SONUÇ: Yukarıda (1) nolu bentte açıklanan nedenlerle, davalı vekilinin sair temyiz itirazlarının reddine, (2) nolu bentte açıklanan nedenlerle davalı vekilinin temyiz itirazlarının kabulü ile, hüküm fıkrasının 1. bendindeki “avans” ibaresinin hükümden çıkarılarak yerine “yasal” ibaresinin yazılmasına ve hükmün bu şekli ile DÜZELTİLEREK ONANMASINA, peşin alınan harcın istek halinde temyiz eden davalıya geri verilmesine 26/01/2017 gününde Üye ..."ın karşı oyu ve oy çokluğuyla karar verildi.
(Karşı Oy)
KARŞI OY
Dava, trafik kazası sonucu desteğin ölümü nedeniyle uğranılan zararın işletenin ZMSS şirketinden tahsili istemine ilişkindir.
Davalı ... şirketi kusursuz sorumlu olan işletenin hukuki sorumluluğunu üstlenmiştir. Kusursuz sorumluluk hallerinde de tazminat tayin edilirken aksi belirtilmedikçe Borçlar Kanunu"nun kusura dayanan sorumluluk (TBK 49-76. md.) hükümleri uygulanır. Bu nedenle tazminatta indirime sebep olabilen TBK 51-52.maddeleri kusursuz sorumluluk hallerinde
takdir edilecek tazminatlarda da indirim sebebi olabilecektir. Nitekim KTK"nın 86/2 maddesinde de işletenin sorumluluğuna bağlı olarak tazminat taktir edilirken zarar görenin kusurunun indirim sebebi olarak nazara alınacağı hükme bağlanmıştır. Destek tazminatı, destek olan adına ileri sürülen bir talep olmayıp bağımsız bir talep ise de bizzat ölenin tazminat talep etmiş olması halinde ortaya çıkacak hukuki sonuçtan daha farklı bir hukuki durum yaratılamayacağından desteğin fiil ve davranışları, TBK 51 ve 52.maddeleri gereğince destek görenlerin tazminat talepleri bakımından gözönünde bulundurulmalıdır. Zarar gören destek, kendisi tazminat talep etme imkanına sahip olsaydı kusur sebebiyle tazminatta indirim yapılacak idiyse, destek görenler lehine takdir edilecek tazminatta da indirim yapılmalıdır. Nasıl ki desteğin ölümü sebebiyle meydana gelen zararın yansıma yoluyla destek görenleri de etkilediği kabul ediliyorsa, desteğin tazminattan indirime sebep olacak davranışları da aynı şekilde destek görenlere yansır. Müterafik kusurun nazara alınmasının, destek tazminatının miras hukukundan bağımsız olmasına dayandırılması doğru olmamaktadır. Zira destek, kendi kusurlu hareketi ile ölümüne sebebiyet vermiş ise bu eylem hukuka aykırı olmadığı gibi teknik anlamda kusurda sayılmadığından ölümünden sorumlu tutulamayacak desteğin, destek olduğu kişilere karşı sorumluluğunun devam ettirilmesi anlamına gelir. Bu da destek görenlerin, mirasçılara karşı da bu talep hakkını yöneltmelerine imkan vermek gibi bir sonuca gider.

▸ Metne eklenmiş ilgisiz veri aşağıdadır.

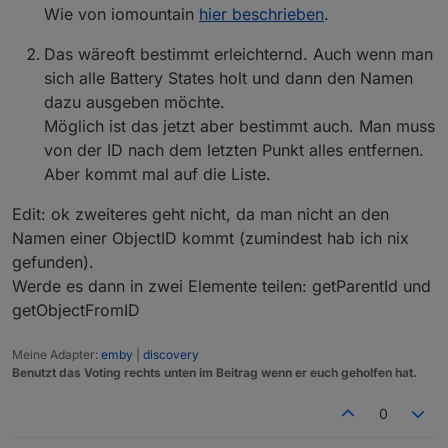
damit ich einen RegEx verwenden konnte, bspw.
Wie von iomountain
hier beschrieben
.
für diese Batterieüberwachung.
Das wäreoft bestimmt erleichternd. Auch wenn man
Name des darüber liegen Objektes in Trigger
sich alle Battery States holt und dann den Namen
nutzen
dazu ausgeben möchte.
Wenn ich einen Sensor habe mit Namen
"Wohnzimmer Temperatur"
und darunter der
Möglich ist das jetzt aber bestimmt auch. Man muss
Temperatur Datenpunkt mit Namen "
Temperatur
"
von der ID nach dem letzten Punkt alles entfernen.
liegt, dann kann ich in einem Trigger bisher ein
Aber kommt mal auf die Liste.
Baustein "Name" nutzen in dem dann
"
Temperatur
" steht. Ich würde gene einen
Edit: ok zweiteres geht nicht, da man nicht an den
Baustein "darüber liegender Name" haben, in
Namen einer ObjectID kommt (zumindest hab ich nix
dem "
Wohnzimmer Temperatur
" steht.
Vorteil wäre, dass ich nur ein Mal den Sensor
gefunden).
benennen muss und danach sämtliche Werte
Werde es dann in zwei Elemente teilen: getParentId und
darunter per diesem neuen Baustein ("darüber
getObjectFromID
liegender Name") dem zugehörigen Sensor
zugeordnet werden können. (um bspw.
Telegramm Nachrichten zu versenden die mir den
Meine Adapter:
emby
|
discovery
auslösenden Sensor direkt mitteilen können)
Benutzt das Voting rechts unten im Beitrag wenn er euch geholfen hat.
0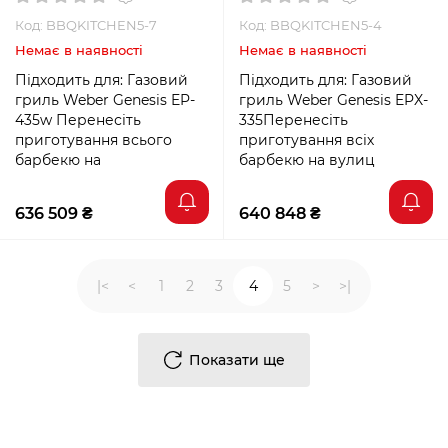
Weber BBQ Kitchen
BBQ Kitchen Gas 331 +
Gas 331 + модуль
модуль мийки та
Код: BBQKITCHEN5-7
Код: BBQKITCHEN5-4
мийки та холодильник
холодильник
Немає в наявності
Немає в наявності
Підходить для: Газовий
Підходить для: Газовий
гриль Weber Genesis EP-
гриль Weber Genesis EPX-
435w Перенесіть
335Перенесіть
приготування всього
приготування всіх
барбекю на
барбекю на вулиц
636 509 ₴
640 848 ₴
|<
<
1
2
3
4
5
>
>|
Показати ще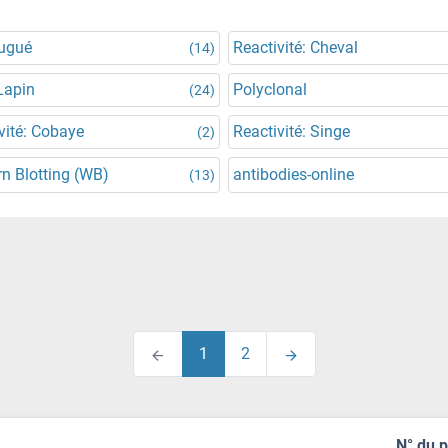
jugué
Reactivité: Cheval
(14)
Lapin
Polyclonal
(24)
vité: Cobaye
Reactivité: Singe
(2)
n Blotting (WB)
antibodies-online
(13)
1
2
N° du 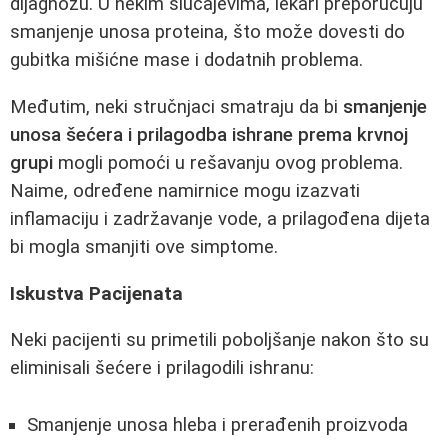
dijagnozu. U nekim slučajevima, lekari preporučuju
smanjenje unosa proteina, što može dovesti do
gubitka mišićne mase i dodatnih problema.
Međutim, neki stručnjaci smatraju da bi
smanjenje
unosa šećera i prilagodba ishrane prema krvnoj
grupi
mogli pomoći u rešavanju ovog problema.
Naime, određene namirnice mogu izazvati
inflamaciju i zadržavanje vode, a prilagođena dijeta
bi mogla smanjiti ove simptome.
Iskustva Pacijenata
Neki pacijenti su primetili poboljšanje nakon što su
eliminisali šećere i prilagodili ishranu:
Smanjenje unosa hleba i prerađenih proizvoda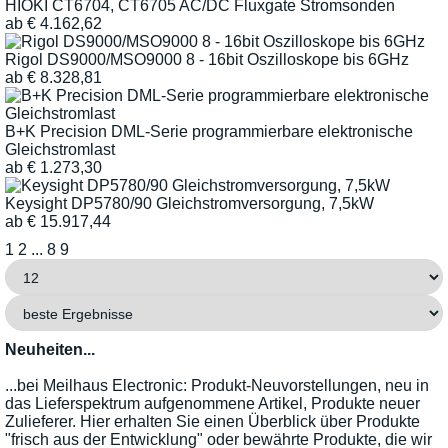
HIOKI CT6704, CT6705 AC/DC Fluxgate Stromsonden
ab
€
4.162,62
Rigol DS9000/MSO9000 8 - 16bit Oszilloskope bis 6GHz
ab
€
8.328,81
B+K Precision DML-Serie programmierbare elektronische
Gleichstromlast
ab
€
1.273,30
Keysight DP5780/90 Gleichstromversorgung, 7,5kW
ab
€
15.917,44
1
2
...
8
9
Neuheiten...
...bei Meilhaus Electronic: Produkt-Neuvorstellungen, neu in
das Lieferspektrum aufgenommene Artikel, Produkte neuer
Zulieferer. Hier erhalten Sie einen Überblick über Produkte
"frisch aus der Entwicklung" oder bewährte Produkte, die wir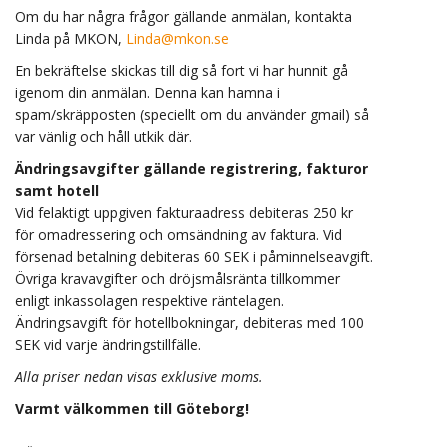
Om du har några frågor gällande anmälan, kontakta
Linda på MKON,
Linda@mkon.se
En bekräftelse skickas till dig så fort vi har hunnit gå
igenom din anmälan. Denna kan hamna i
spam/skräpposten (speciellt om du använder gmail) så
var vänlig och håll utkik där.
Ändringsavgifter gällande registrering, fakturor
samt hotell
Vid felaktigt uppgiven fakturaadress debiteras 250 kr
för omadressering och omsändning av faktura. Vid
försenad betalning debiteras 60 SEK i påminnelseavgift.
Övriga kravavgifter och dröjsmålsränta tillkommer
enligt inkassolagen respektive räntelagen.
Ändringsavgift för hotellbokningar, debiteras med 100
SEK vid varje ändringstillfälle.
Alla priser nedan visas exklusive moms.
Varmt välkommen till Göteborg!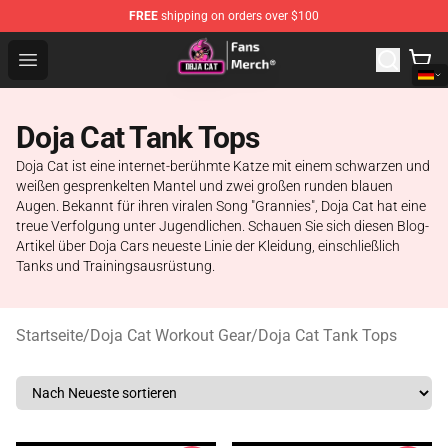
FREE
shipping on orders over $100
Doja Cat Store - Official Doja Cat Merchandise Shop
Open menu
Doja Cat Tank Tops
Doja Cat ist eine internet-berühmte Katze mit einem schwarzen und
weißen gesprenkelten Mantel und zwei großen runden blauen
Augen. Bekannt für ihren viralen Song "Grannies", Doja Cat hat eine
treue Verfolgung unter Jugendlichen. Schauen Sie sich diesen Blog-
Artikel über Doja Cars neueste Linie der Kleidung, einschließlich
Tanks und Trainingsausrüstung.
Startseite
/
Doja Cat Workout Gear
/
Doja Cat Tank Tops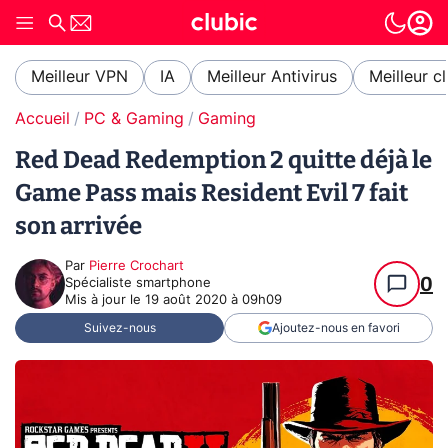
Meilleur VPN
IA
Meilleur Antivirus
Meilleur c
Accueil
PC & Gaming
Gaming
Red Dead Redemption 2 quitte déjà le
Game Pass mais Resident Evil 7 fait
son arrivée
Par
Pierre Crochart
0
Spécialiste smartphone
Mis à jour le
19 août 2020 à 09h09
Suivez-nous
Ajoutez-nous en favori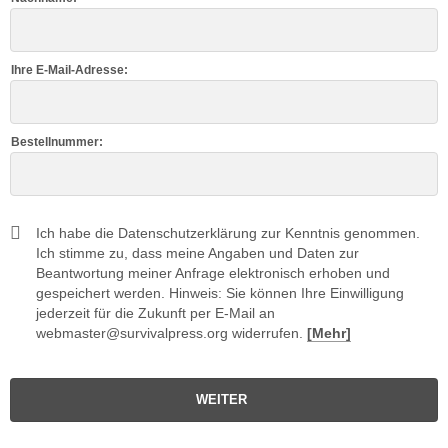
Ihre E-Mail-Adresse:
Bestellnummer:
Ich habe die Datenschutzerklärung zur Kenntnis genommen.
Ich stimme zu, dass meine Angaben und Daten zur
Beantwortung meiner Anfrage elektronisch erhoben und
gespeichert werden. Hinweis: Sie können Ihre Einwilligung
jederzeit für die Zukunft per E-Mail an
webmaster@survivalpress.org widerrufen.
[Mehr]
WEITER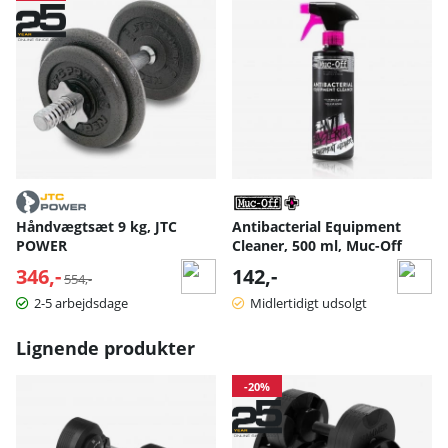
Håndvægtsæt 9 kg, JTC
Antibacterial Equipment
POWER
Cleaner, 500 ml, Muc-Off
346,-
Normalpris:
142,-
554,-
2-5 arbejdsdage
Midlertidigt udsolgt
Lignende produkter
-20%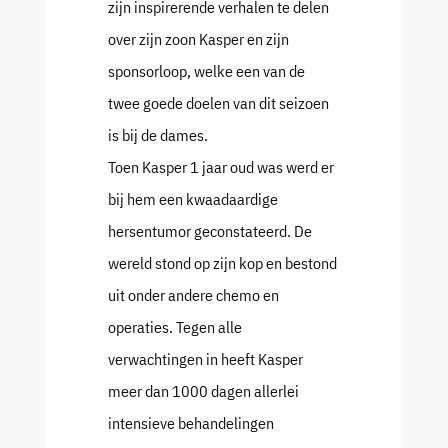
zijn inspirerende verhalen te delen
over zijn zoon Kasper en zijn
sponsorloop, welke een van de
twee goede doelen van dit seizoen
is bij de dames.
Toen Kasper 1 jaar oud was werd er
bij hem een kwaadaardige
hersentumor geconstateerd. De
wereld stond op zijn kop en bestond
uit onder andere chemo en
operaties. Tegen alle
verwachtingen in heeft Kasper
meer dan 1000 dagen allerlei
intensieve behandelingen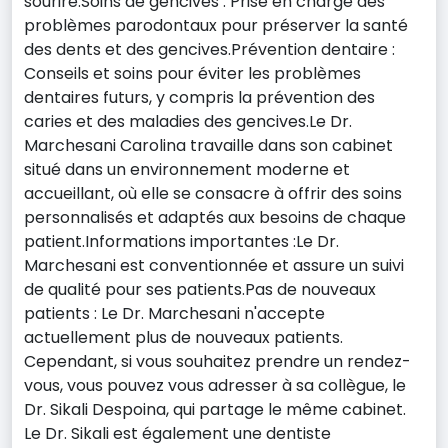
sourire.Soins de gencives : Prise en charge des
problèmes parodontaux pour préserver la santé
des dents et des gencives.Prévention dentaire :
Conseils et soins pour éviter les problèmes
dentaires futurs, y compris la prévention des
caries et des maladies des gencives.Le Dr.
Marchesani Carolina travaille dans son cabinet
situé dans un environnement moderne et
accueillant, où elle se consacre à offrir des soins
personnalisés et adaptés aux besoins de chaque
patient.Informations importantes :Le Dr.
Marchesani est conventionnée et assure un suivi
de qualité pour ses patients.Pas de nouveaux
patients : Le Dr. Marchesani n'accepte
actuellement plus de nouveaux patients.
Cependant, si vous souhaitez prendre un rendez-
vous, vous pouvez vous adresser à sa collègue, le
Dr. Sikali Despoina, qui partage le même cabinet.
Le Dr. Sikali est également une dentiste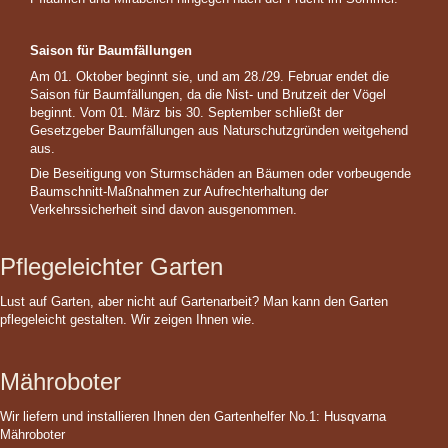
Saison für Baumfällungen
Am 01. Oktober beginnt sie, und am 28./29. Februar endet die
Saison für Baumfällungen, da die Nist- und Brutzeit der Vögel
beginnt. Vom 01. März bis 30. September
schließt der
Gesetzgeber Baumfällungen aus Naturschutzgründen weitgehend
aus.
Die Beseitigung von Sturmschäden an Bäumen oder vorbeugende
Baumschnitt-Maßnahmen zur Aufrechterhaltung der
Verkehrssicherheit sind davon ausgenommen.
Pflegeleichter Garten
Lust auf Garten, aber nicht auf Gartenarbeit? Man kann den Garten
pflegeleicht gestalten. Wir zeigen Ihnen wie.
Mähroboter
Wir liefern und installieren Ihnen den Gartenhelfer No.1: Husqvarna
Mähroboter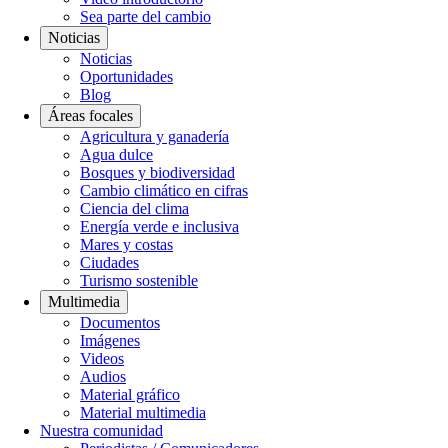
Sea parte del cambio
Noticias
Noticias
Oportunidades
Blog
Áreas focales
Agricultura y ganadería
Agua dulce
Bosques y biodiversidad
Cambio climático en cifras
Ciencia del clima
Energía verde e inclusiva
Mares y costas
Ciudades
Turismo sostenible
Multimedia
Documentos
Imágenes
Videos
Audios
Material gráfico
Material multimedia
Nuestra comunidad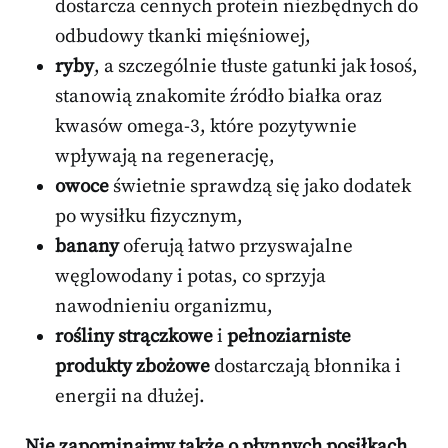
dostarcza cennych protein niezbędnych do
odbudowy tkanki mięśniowej,
ryby
, a szczególnie tłuste gatunki jak łosoś,
stanowią znakomite źródło białka oraz
kwasów omega-3, które pozytywnie
wpływają na regenerację,
owoce
świetnie sprawdzą się jako dodatek
po wysiłku fizycznym,
banany
oferują łatwo przyswajalne
węglowodany i potas, co sprzyja
nawodnieniu organizmu,
rośliny strączkowe
i
pełnoziarniste
produkty zbożowe
dostarczają błonnika i
energii na dłużej.
Nie zapominajmy także o płynnych posiłkach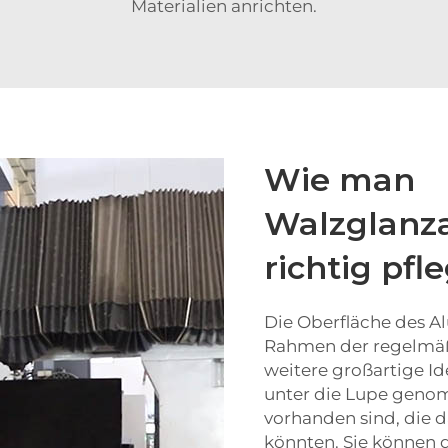
Materialien anrichten.
Wie man
Walzglanz
richtig pfle
Die Oberfläche des Al
Rahmen der regelmäß
weitere großartige Id
unter die Lupe genom
vorhanden sind, die d
könnten. Sie können 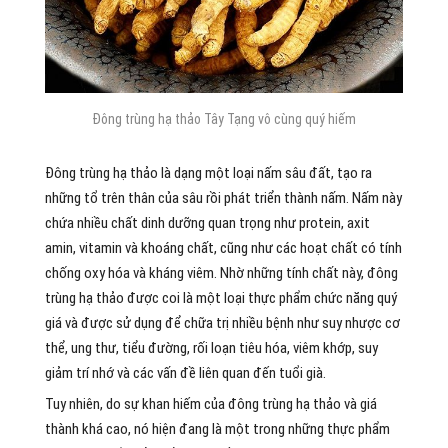
Đông trùng hạ thảo Tây Tạng vô cùng quý hiếm
Đông trùng hạ thảo là dạng một loại nấm sâu đất, tạo ra
những tổ trên thân của sâu rồi phát triển thành nấm. Nấm này
chứa nhiều chất dinh dưỡng quan trọng như protein, axit
amin, vitamin và khoáng chất, cũng như các hoạt chất có tính
chống oxy hóa và kháng viêm. Nhờ những tính chất này, đông
trùng hạ thảo được coi là một loại thực phẩm chức năng quý
giá và được sử dụng để chữa trị nhiều bệnh như suy nhược cơ
thể, ung thư, tiểu đường, rối loạn tiêu hóa, viêm khớp, suy
giảm trí nhớ và các vấn đề liên quan đến tuổi già.
Tuy nhiên, do sự khan hiếm của đông trùng hạ thảo và giá
thành khá cao, nó hiện đang là một trong những thực phẩm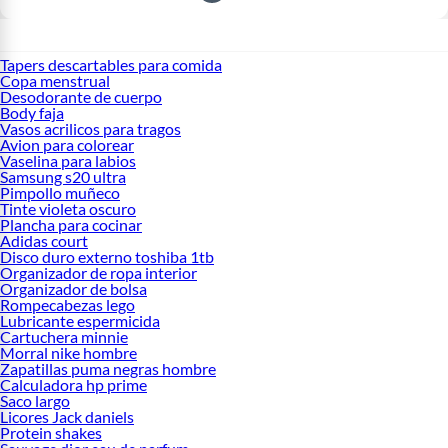
Tapers descartables para comida
Copa menstrual
Desodorante de cuerpo
Body faja
Vasos acrilicos para tragos
Avion para colorear
Vaselina para labios
Samsung s20 ultra
Pimpollo muñeco
Tinte violeta oscuro
Plancha para cocinar
Adidas court
Disco duro externo toshiba 1tb
Organizador de ropa interior
Organizador de bolsa
Rompecabezas lego
Lubricante espermicida
Cartuchera minnie
Morral nike hombre
Zapatillas puma negras hombre
Calculadora hp prime
Saco largo
Licores Jack daniels
Protein shakes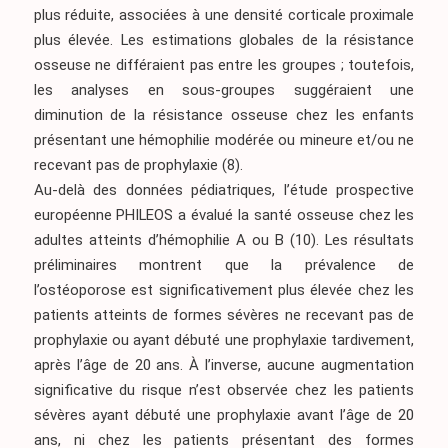
plus réduite, associées à une densité corticale proximale
plus élevée. Les estimations globales de la résistance
osseuse ne différaient pas entre les groupes ; toutefois,
les analyses en sous-groupes suggéraient une
diminution de la résistance osseuse chez les enfants
présentant une hémophilie modérée ou mineure et/ou ne
recevant pas de prophylaxie
(8)
.
Au-delà des données pédiatriques, l’étude prospective
européenne PHILEOS a évalué la santé osseuse chez les
adultes atteints d’hémophilie A ou B
(10)
. Les résultats
préliminaires montrent que la prévalence de
l’ostéoporose est significativement plus élevée chez les
patients atteints de formes sévères ne recevant pas de
prophylaxie ou ayant débuté une prophylaxie tardivement,
après l’âge de 20 ans. À l’inverse, aucune augmentation
significative du risque n’est observée chez les patients
sévères ayant débuté une prophylaxie avant l’âge de 20
ans, ni chez les patients présentant des formes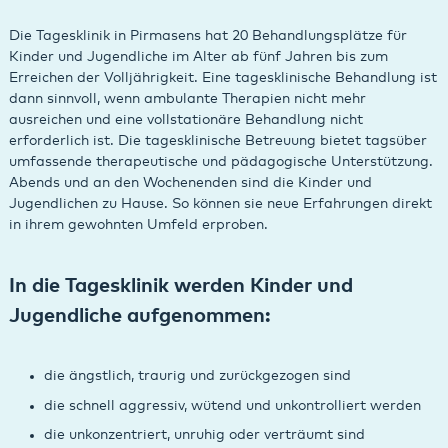
Die Tagesklinik in Pirmasens hat 20 Behandlungsplätze für
Kinder und Jugendliche im Alter ab fünf Jahren bis zum
Erreichen der Volljährigkeit. Eine tagesklinische Behandlung ist
dann sinnvoll, wenn ambulante Therapien nicht mehr
ausreichen und eine vollstationäre Behandlung nicht
erforderlich ist. Die tagesklinische Betreuung bietet tagsüber
umfassende therapeutische und pädagogische Unterstützung.
Abends und an den Wochenenden sind die Kinder und
Jugendlichen zu Hause. So können sie neue Erfahrungen direkt
in ihrem gewohnten Umfeld erproben.
In die Tagesklinik werden Kinder und
Jugendliche aufgenommen:
die ängstlich, traurig und zurückgezogen sind
die schnell aggressiv, wütend und unkontrolliert werden
die unkonzentriert, unruhig oder verträumt sind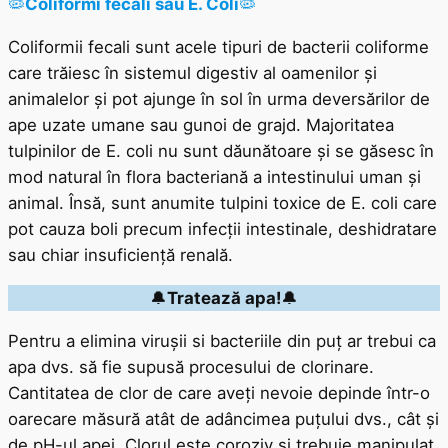
🦠
Coliformi fecali sau E. Coli
🦠
Coliformii fecali sunt acele tipuri de bacterii coliforme
care trăiesc în sistemul digestiv al oamenilor și
animalelor și pot ajunge în sol în urma deversărilor de
ape uzate umane sau gunoi de grajd. Majoritatea
tulpinilor de E. coli nu sunt dăunătoare și se găsesc în
mod natural în flora bacteriană a intestinului uman și
animal. Însă, sunt anumite tulpini toxice de E. coli care
pot cauza boli precum infecții intestinale, deshidratare
sau chiar insuficiență renală.
🔔
Tratează apa!
🔔
Pentru a elimina virușii si bacteriile din puț ar trebui ca
apa dvs. să fie supusă procesului de clorinare.
Cantitatea de clor de care aveți nevoie depinde într-o
oarecare măsură atât de adâncimea puțului dvs., cât și
de pH-ul apei. Clorul este coroziv și trebuie manipulat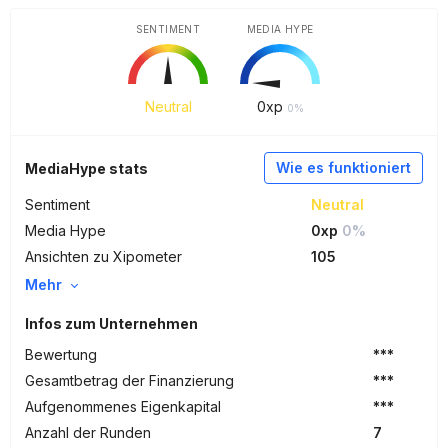
SENTIMENT
MEDIA HYPE
Neutral
0
xp
0%
Wie es funktioniert
MediaHype stats
Sentiment
Neutral
Media Hype
0xp
0%
Ansichten zu Xipometer
105
Mehr
Infos zum Unternehmen
Bewertung
***
Gesamtbetrag der Finanzierung
***
Aufgenommenes Eigenkapital
***
Anzahl der Runden
7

Bu nedenlerle ister bizzat mağdur, isterse ölümü halinde diğer hak sahipleri bu haksız fiilden dolayı tazminat talep ettiklerinde, tazminat miktarının belirlenmesinde mağdurun (desteğin) müterafik kusurunun dikkate alınması gerektiği kanaatinde olduğumdan Sayın Çoğunluğun aksi yöndeki kararına katılmıyorum.